▶ [Activity]:
Output only the lines below that start at the line containing "(1003, 132) none" and end at the line containing "[100,354,280,373] // 循环神经网络有循环", with both ends kept.

▶ [Supplied records]:
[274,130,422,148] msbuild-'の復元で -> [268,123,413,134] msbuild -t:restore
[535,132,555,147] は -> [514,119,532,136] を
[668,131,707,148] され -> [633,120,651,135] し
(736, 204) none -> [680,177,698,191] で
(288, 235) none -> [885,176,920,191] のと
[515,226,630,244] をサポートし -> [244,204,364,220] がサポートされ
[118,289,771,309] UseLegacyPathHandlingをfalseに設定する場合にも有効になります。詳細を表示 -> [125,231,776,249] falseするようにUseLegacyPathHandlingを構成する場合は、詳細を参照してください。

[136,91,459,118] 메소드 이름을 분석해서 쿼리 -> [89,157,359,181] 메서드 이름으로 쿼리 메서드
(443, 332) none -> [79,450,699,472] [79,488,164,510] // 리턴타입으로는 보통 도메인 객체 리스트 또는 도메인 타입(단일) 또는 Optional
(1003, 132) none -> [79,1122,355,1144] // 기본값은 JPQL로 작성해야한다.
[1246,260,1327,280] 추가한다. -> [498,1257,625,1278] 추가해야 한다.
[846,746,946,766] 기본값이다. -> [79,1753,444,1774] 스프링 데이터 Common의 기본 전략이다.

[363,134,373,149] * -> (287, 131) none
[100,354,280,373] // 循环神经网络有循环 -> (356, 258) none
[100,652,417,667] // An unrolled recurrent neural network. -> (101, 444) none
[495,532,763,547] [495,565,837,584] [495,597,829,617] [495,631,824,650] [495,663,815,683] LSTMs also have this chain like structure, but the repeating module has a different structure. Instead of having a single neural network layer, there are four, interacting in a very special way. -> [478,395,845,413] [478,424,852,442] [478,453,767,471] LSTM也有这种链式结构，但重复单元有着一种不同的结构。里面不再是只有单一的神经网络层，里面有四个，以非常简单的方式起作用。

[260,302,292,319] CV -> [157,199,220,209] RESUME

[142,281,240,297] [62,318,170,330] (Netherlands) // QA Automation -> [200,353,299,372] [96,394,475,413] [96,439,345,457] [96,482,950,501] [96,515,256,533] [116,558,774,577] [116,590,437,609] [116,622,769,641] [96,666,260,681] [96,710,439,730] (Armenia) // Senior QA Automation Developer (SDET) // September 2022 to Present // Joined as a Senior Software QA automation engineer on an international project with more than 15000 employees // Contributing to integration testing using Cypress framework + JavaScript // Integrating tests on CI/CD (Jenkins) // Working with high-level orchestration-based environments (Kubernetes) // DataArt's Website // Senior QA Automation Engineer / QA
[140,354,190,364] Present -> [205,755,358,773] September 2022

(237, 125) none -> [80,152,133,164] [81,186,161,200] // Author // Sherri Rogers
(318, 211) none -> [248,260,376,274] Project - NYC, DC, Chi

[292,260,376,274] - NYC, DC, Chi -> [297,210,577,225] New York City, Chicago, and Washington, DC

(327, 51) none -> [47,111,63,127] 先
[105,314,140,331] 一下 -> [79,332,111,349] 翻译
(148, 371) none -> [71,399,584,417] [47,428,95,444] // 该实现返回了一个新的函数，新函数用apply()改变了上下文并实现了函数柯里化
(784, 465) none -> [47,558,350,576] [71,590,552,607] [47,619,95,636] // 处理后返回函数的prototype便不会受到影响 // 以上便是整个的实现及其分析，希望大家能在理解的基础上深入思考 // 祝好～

▶ [Exercise answer]:
(1003, 132) none -> [79,1122,355,1144] // 기본값은 JPQL로 작성해야한다.
[1246,260,1327,280] 추가한다. -> [498,1257,625,1278] 추가해야 한다.
[846,746,946,766] 기본값이다. -> [79,1753,444,1774] 스프링 데이터 Common의 기본 전략이다.

[363,134,373,149] * -> (287, 131) none
[100,354,280,373] // 循环神经网络有循环 -> (356, 258) none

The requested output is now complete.